OPA sobre a ES Saúde pode conter abuso de informação privilegiada
Mexicanos da Ángeles compraram acções da empresa até à véspera do anúncio da OPA. Quem vendeu desconhecia que proposta de compra ia avançar com um prémio de 9% sobre o valor dos títulos.
Desde esse dia, o grupo mexicano e os principais responsáveis foram acumulando participações na empresa que detém os hospitais da Luz (Lisboa) e Beatriz Ângelo (Loures). A 13 de Agosto, o capital detido era já superior a 2%, ou seja, o grupo assumia já uma participação qualificada, embora isso só tenha sido conhecido no momento exacto em que fez a proposta de OPA.
A última compra foi feita na segunda-feira, véspera do anúncio oficial, quando atingiu os 3,3181%, altura em que a Ángeles adquiriu mais 0,1271%. Antes, no dia 14 (quinta-feira passada), os dois principais rostos da empresa tinham feito novo reforço, de 1%. Nessa data, a compra foi feita através de Olegário Vázques Aldir (director-geral e filho do fundador e presidente do conselho de administração da Ángeles) e do seu pai, Olegário Vázquez Raña.
De acordo com a própria Comissão do Mercado de Valores Mobiliários (CMVM), há uma “hipótese de abuso de informação privilegiada” quando “uma entidade emitente inicia o processo de eventual lançamento” de uma OPA e “antes da decisão final vários administradores compram para si e para a própria empresa acções da entidade visada”. É assim que o regulador se refere, no seu site, a casos que indiciam abuso de informação privilegiada, o que vai contra as regras do mercado. Isto tendo em conta a “experiência existente a nível nacional e internacional”.

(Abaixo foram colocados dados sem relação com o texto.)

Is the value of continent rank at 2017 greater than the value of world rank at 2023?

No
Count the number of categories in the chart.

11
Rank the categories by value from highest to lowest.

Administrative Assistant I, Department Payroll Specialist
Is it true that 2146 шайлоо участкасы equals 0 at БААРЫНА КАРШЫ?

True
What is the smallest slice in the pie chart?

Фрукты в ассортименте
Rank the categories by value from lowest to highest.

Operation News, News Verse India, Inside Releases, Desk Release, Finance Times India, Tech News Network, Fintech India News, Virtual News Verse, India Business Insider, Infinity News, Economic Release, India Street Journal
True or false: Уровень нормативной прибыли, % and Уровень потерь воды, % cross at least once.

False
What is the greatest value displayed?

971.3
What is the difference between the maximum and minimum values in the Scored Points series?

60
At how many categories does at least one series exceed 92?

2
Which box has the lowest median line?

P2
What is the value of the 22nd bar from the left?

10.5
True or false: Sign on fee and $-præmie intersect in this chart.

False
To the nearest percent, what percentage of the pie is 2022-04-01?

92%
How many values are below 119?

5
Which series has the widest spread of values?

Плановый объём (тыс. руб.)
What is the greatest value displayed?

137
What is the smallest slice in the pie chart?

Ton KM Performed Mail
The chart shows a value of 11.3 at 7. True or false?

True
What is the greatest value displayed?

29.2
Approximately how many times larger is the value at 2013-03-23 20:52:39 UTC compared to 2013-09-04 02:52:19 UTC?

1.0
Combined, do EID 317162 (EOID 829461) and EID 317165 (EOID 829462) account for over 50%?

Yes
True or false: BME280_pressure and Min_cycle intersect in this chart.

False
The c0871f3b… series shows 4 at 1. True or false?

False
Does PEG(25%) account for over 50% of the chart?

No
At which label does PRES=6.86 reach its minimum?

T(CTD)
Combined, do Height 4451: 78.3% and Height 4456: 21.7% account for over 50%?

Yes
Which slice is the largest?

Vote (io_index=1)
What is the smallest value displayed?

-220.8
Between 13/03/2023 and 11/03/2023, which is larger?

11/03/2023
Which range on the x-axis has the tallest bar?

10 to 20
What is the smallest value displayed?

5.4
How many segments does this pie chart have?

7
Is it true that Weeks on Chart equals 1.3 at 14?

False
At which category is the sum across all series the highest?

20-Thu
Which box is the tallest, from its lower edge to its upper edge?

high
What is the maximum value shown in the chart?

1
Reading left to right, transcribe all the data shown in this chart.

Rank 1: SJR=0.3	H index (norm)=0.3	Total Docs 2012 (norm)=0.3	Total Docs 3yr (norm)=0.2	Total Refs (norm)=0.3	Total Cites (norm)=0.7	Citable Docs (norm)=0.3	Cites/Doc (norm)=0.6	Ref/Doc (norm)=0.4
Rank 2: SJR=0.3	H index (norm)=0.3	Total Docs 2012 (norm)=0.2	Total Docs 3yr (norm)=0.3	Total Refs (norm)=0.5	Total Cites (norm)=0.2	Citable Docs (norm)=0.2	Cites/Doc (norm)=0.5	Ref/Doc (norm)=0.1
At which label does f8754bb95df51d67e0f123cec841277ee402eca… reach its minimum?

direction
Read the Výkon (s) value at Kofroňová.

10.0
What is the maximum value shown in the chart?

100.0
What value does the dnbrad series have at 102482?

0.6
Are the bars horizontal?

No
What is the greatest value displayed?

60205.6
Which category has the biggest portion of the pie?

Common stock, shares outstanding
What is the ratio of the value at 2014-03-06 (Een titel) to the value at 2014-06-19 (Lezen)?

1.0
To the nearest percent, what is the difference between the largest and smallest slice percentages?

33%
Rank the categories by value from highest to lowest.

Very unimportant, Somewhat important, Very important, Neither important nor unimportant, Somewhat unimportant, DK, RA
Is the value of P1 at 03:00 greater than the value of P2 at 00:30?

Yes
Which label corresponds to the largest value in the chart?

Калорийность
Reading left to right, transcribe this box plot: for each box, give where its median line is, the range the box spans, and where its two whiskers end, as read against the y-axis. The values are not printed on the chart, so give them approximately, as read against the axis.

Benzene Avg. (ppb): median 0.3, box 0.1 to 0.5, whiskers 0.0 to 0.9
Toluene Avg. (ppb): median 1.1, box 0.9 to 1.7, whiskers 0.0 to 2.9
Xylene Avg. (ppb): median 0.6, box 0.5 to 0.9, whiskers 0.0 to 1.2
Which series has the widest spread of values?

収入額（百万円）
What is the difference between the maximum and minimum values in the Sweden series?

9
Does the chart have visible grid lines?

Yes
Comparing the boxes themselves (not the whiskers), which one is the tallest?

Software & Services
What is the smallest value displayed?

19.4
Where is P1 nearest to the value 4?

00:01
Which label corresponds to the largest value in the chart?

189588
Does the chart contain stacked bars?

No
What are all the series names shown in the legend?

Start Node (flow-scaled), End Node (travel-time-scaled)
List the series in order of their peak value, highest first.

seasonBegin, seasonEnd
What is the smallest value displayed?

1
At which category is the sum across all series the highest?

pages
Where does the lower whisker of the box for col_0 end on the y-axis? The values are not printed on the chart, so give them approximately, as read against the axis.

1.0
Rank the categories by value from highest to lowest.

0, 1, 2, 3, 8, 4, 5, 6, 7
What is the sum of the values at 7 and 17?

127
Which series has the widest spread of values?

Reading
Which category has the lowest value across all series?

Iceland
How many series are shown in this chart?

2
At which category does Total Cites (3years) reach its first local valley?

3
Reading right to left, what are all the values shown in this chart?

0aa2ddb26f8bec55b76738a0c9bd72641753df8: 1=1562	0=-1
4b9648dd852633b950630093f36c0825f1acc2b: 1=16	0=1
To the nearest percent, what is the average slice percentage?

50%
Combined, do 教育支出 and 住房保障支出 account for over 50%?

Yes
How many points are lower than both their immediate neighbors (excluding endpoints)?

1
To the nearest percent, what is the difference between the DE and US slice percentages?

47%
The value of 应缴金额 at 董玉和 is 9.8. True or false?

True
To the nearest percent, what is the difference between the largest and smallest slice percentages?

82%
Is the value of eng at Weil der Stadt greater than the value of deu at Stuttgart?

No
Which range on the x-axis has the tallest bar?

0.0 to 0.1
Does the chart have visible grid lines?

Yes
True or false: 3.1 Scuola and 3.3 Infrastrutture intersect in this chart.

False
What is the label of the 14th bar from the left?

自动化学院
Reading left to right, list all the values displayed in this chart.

Questionada pelo PÚBLICO sobre se a compra de acções pela Ángeles, nomeadamente na véspera do anúncio da OPA, era ou não ilegal, fonte oficial do regulador afirmou apenas que, “sempre que é publicado um anúncio” de uma OPA, “a CMVM faz uma análise das operações que o antecederam”. O PÚBLICO tentou, sem sucesso, contactar a Ángeles.
Um especialista em mercado de capitais e abuso de informação privilegiada, que pediu o anonimato, afirmou ao PÚBLICO que “a situação não é líquida”, mas que “a informação disponível no mercado não deve ser assimétrica”. “Se há uma OPA pendente, há uma desigualdade quando quem lança uma operação está a comprar tendo essa informação relevante face a quem está a vender, que a desconhece”.
É que, como sucedeu a 18 de Agosto, quem vendeu não sabia que no dia seguinte a OPA viria valorizar as acções em 9%, como foi o caso. E, nessa data, dificilmente os seus principais gestores não sabiam que no dia seguinte a Ángeles iria oficializar a proposta de OPA. No entanto, diz este especialista, a questão terá de ser aprofundada para se perceber se há abuso de informação privilegiada.
Há um caso conhecido em que o Tribunal da Relação de Lisboa condenou dois administradores da Cofina (Paulo Fernandes e João Borges de Oliveira) a uma multa de 45.000 euros cada um, por utilização de informação privilegiada na compra da Celulose do Caima. Isto após, na 1.ª instância, o Tribunal de Instrução Criminal ter absolvido os gestores. Em causa estava a aquisição, a um fundo de investimento, de “um grande lote de acções de outra sociedade cotada quando, na mesma altura, estavam preparar o lançamento de uma OPA e a negociar a aquisição de outro grande lote a outro accionista por valor superior à primeira aquisição referida”, conforme se lê no site da CMVM.
A concretizar-se a compra da ES Saúde pela Ángeles, o negócio representa a entrada dos mexicanos no sector da saúde na Europa. O Grupo Empresarial Ángeles (GEA) está a oferecer 4,3 euros por acção. Nesta quarta-feira, a cotação cresceu 8,42%, subindo para 4,275 euros. Ao início da noite, o GEA comunicou que detém já 6,97% do capital (mais 3,65% comprados nesta quarta-feira).
A ES Saúde é controlada em 51% do capital pela ES Health Care Investiments (ESHCI), que por sua vez é detida pela Rioforte (55%) e tem ainda como accionistas a ESFG e o Novo Banco. A entidade gerida por Vítor Bento é dona de 27,26% (18,16% de forma directa e mais 9,1% através do BES Vida). Se a Rioforte, em processo de gestão controlada no Luxemburgo, decidir vender, o Novo Banco encaixa 57,1 milhões de euros com o negócio.